Chef Recipe | Extractive summarization with Azure Text Analytics

Use Chef to create summaries with Azure
recipe
azuretextanalytics
azure
python
jupyter
Author

Davide Fornelli

Published

November 11, 2021

Call graph

Call graph

Configuration

Prerequisites: - Add the .env file in the same folder of the notebook

Parameters

gist_user = 'davidefornelli'
gist_chef_id = '1bc116f05d09e598a1a2dcfbb0e2fc22'
gist_ingredients_id = '5c75b7cdea330d15dcd93adbb08648c3'
ingredients_to_import = [
    (gist_ingredients_id, 'az_cs_summarization.py')
]

texts = [
    '''
        A computer is a machine that can be programmed to carry out sequences of arithmetic or logical operations automatically. Modern computers can perform generic sets of operations known as programs. These programs enable computers to perform a wide range of tasks. A computer system is a "complete" computer that includes the hardware, operating system (main software), and peripheral equipment needed and used for "full" operation. This term may also refer to a group of computers that are linked and function together, such as a computer network or computer cluster.
        A broad range of industrial and consumer products use computers as control systems. Simple special-purpose devices like microwave ovens and remote controls are included, as are factory devices like industrial robots and computer-aided design, as well as general-purpose devices like personal computers and mobile devices like smartphones.
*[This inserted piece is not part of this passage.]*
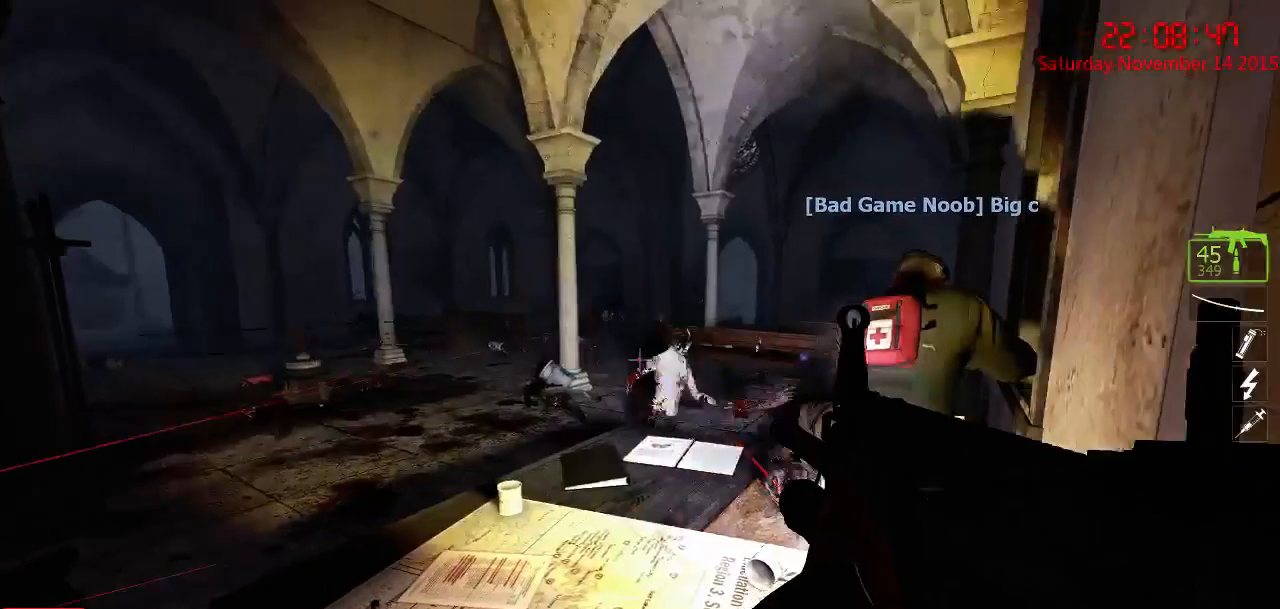
{"keys": ["ctrl"], "mouse": [], "events": [[284, "mouse_left", "up"]]}
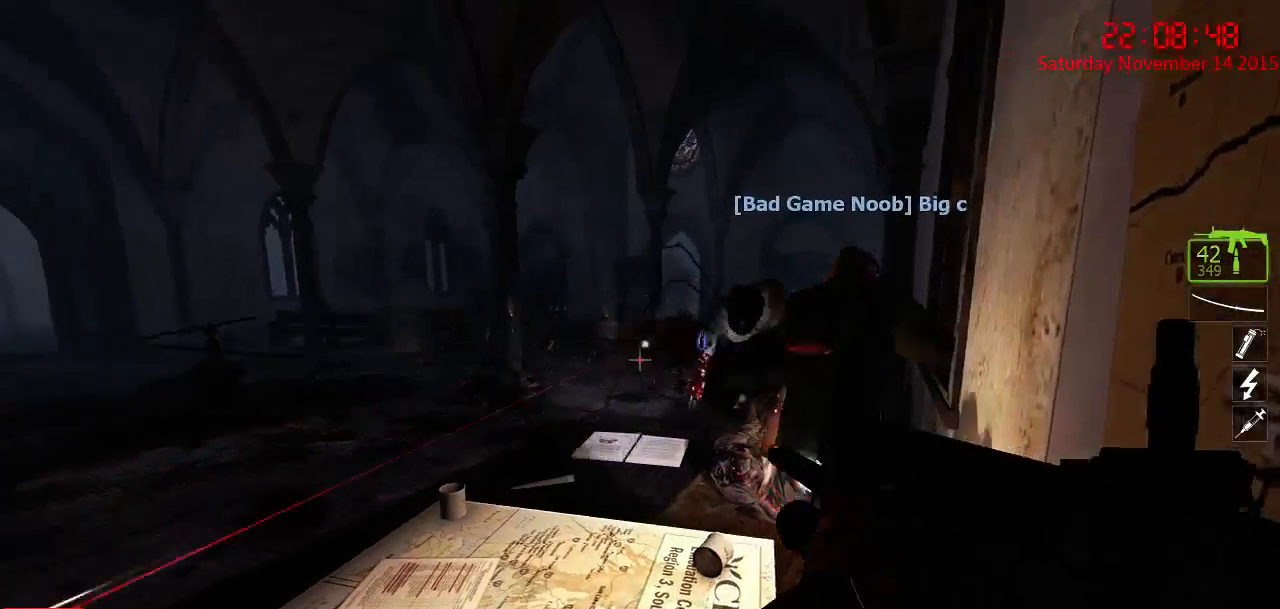
{"keys": ["ctrl"], "mouse": [], "events": []}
Computers power the Internet, which links hundreds of millions of other computers and users.
        Early computers were meant to be used only for calculations. Simple manual instruments like the abacus have aided people in doing calculations since ancient times. Early in the Industrial Revolution, some mechanical devices were built to automate long tedious tasks, such as guiding patterns for looms. More sophisticated electrical machines did specialized analog calculations in the early 20th century. The first digital electronic calculating machines were developed during World War II. The first semiconductor transistors in the late 1940s were followed by the silicon-based MOSFET (MOS transistor) and monolithic integrated circuit (IC) chip technologies in the late 1950s, leading to the microprocessor and the microcomputer revolution in the 1970s. The speed, power and versatility of computers have been increasing dramatically ever since then, with transistor counts increasing at a rapid pace (as predicted by Moore's law), leading to the Digital Revolution during the late 20th to early 21st centuries.
        Conventionally, a modern computer consists of at least one processing element, typically a central processing unit (CPU) in the form of a microprocessor, along with some type of computer memory, typically semiconductor memory chips. The processing element carries out arithmetic and logical operations, and a sequencing and control unit can change the order of operations in response to stored information. Peripheral devices include input devices (keyboards, mice, joystick, etc.), output devices (monitor screens, printers, etc.), and input/output devices that perform both functions (e.g., the 2000s-era touchscreen). Peripheral devices allow information to be retrieved from an external source and they enable the result of operations to be saved and retrieved.
    '''
]

Configure environment

%pip install httpimport python-dotenv
Requirement already satisfied: httpimport in /home/daforne/repos/github/davidefornelli/cookbook/.venv/lib/python3.7/site-packages (0.7.2)
Requirement already satisfied: python-dotenv in /home/daforne/repos/github/davidefornelli/cookbook/.venv/lib/python3.7/site-packages (0.19.2)
Note: you may need to restart the kernel to use updated packages.

Import chef

import httpimport

with httpimport.remote_repo(
    ['chef'],
    f"https://gist.githubusercontent.com/{gist_user}/{gist_chef_id}/raw"
):
    import chef

Import ingredients

def ingredients_import(ingredients):
    for ingredient in ingredients:
        mod, package = chef.process_gist_ingredient(
            gist_id=ingredient[0],
            gist_file=ingredient[1],
            gist_user=gist_user
        )
        globals()[package] = mod


ingredients_import(ingredients=ingredients_to_import)

Extract summaries

import os
from dotenv import load_dotenv
load_dotenv()


# Apply summarization
summary_text = az_cs_summarization.summarize(
    texts=texts,
    cs_endpoint=os.environ['CS_TEXTANALYTICS_ENDPOINT'],
    cs_key=os.environ['CS_TEXTANALYTICS_KEY'],
    language='en'
)

Results

for sx in summary_text:
    for s in sx.sentences:
        print(s.text)
A computer is a machine that can be programmed to carry out sequences of arithmetic or logical operations automatically.
These programs enable computers to perform a wide range of tasks.
A broad range of industrial and consumer products use computers as control systems.